Eni has started production from its Longhorn gas field located in the Gulf of Mexico, Mississippi Canyon Blocks 502/546, 60 miles off the Louisiana coast.
Eni operates the Longhorn field with a 75% working interest, while Nexen holds the remaining 25%. The field will initially produce gas at a rate of approximately 200 million standard cubic feet of gas per day from four subsea wells in water depth of 2,500 feet which are connected to the Eni-operated Corral platform, previously known as Crystal.
The platform is a conventional jacket structure located in MC Block 365 about 20 miles northwest of the field in 620 feet of water depth.
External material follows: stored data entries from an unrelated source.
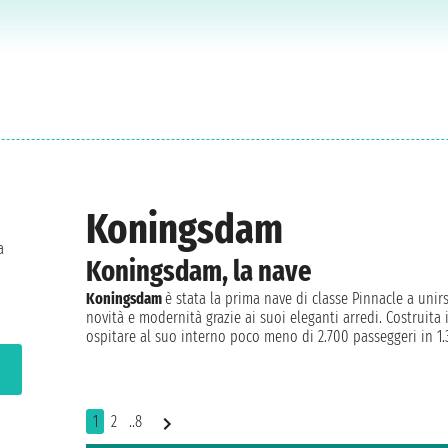
Koningsdam
a
Koningsdam, la nave
Koningsdam
è stata la prima nave di classe Pinnacle a unirs
novità e modernità grazie ai suoi eleganti arredi. Costruita 
ospitare al suo interno poco meno di 2.700 passeggeri in 1.
1
2
..8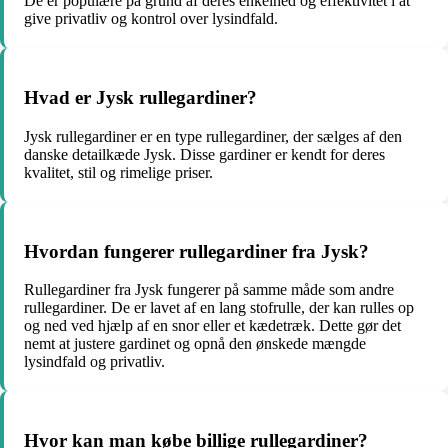
De er populære på grund af deres enkelhed og effektivitet i at
give privatliv og kontrol over lysindfald.
Hvad er Jysk rullegardiner?
Jysk rullegardiner er en type rullegardiner, der sælges af den
danske detailkæde Jysk. Disse gardiner er kendt for deres
kvalitet, stil og rimelige priser.
Hvordan fungerer rullegardiner fra Jysk?
Rullegardiner fra Jysk fungerer på samme måde som andre
rullegardiner. De er lavet af en lang stofrulle, der kan rulles op
og ned ved hjælp af en snor eller et kædetræk. Dette gør det
nemt at justere gardinet og opnå den ønskede mængde
lysindfald og privatliv.
Hvor kan man købe billige rullegardiner?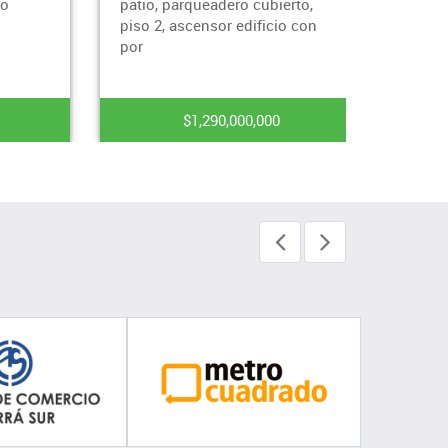
patio, parqueadero cubierto,
parqueadero cubierto,
piso 2, ascensor edificio con
util, porteria 24 horas, 
por
$1,290,000,000
$790,000,000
It has been fitted with a newly built production and compression facility with a processing capacity of 250 million standard cubic feet of gas per day and 6,000 barrels of oil per day.
The Longhorn project achieved its first production in just over 3 years from the initial exploration discovery made in July 2006, and was completed in less than 2 years from the sanction.
In addition to the Longhorn field, the Corral platform is being outfitted to increase liquids production capacity up to 12,000 barrels per day to accommodate the future tie-in of the Appaloosa oil field (Eni 100%), now under development with production anticipated to start in 2010.
In the USA, Eni owns lease interests in 376 blocks in the Gulf of Mexico and is among the leading producers with a daily net production capacity in excess of 100,000 barrels of oil equivalent (60% operated). Eni is also present in Alaska, where it owns interests in 172 leases between offshore and the North Slope and is currently advancing with the development of the operated Nikaitchuq project.
This year Eni joined Quicksilver Resources Inc., an independent US natural gas producer, in the development of the "Alliance Area" with the acquisition of 27.5% interest. This area produces unconventional gas (shale gas) from the Barnett Shales in the Fort Worth Basin.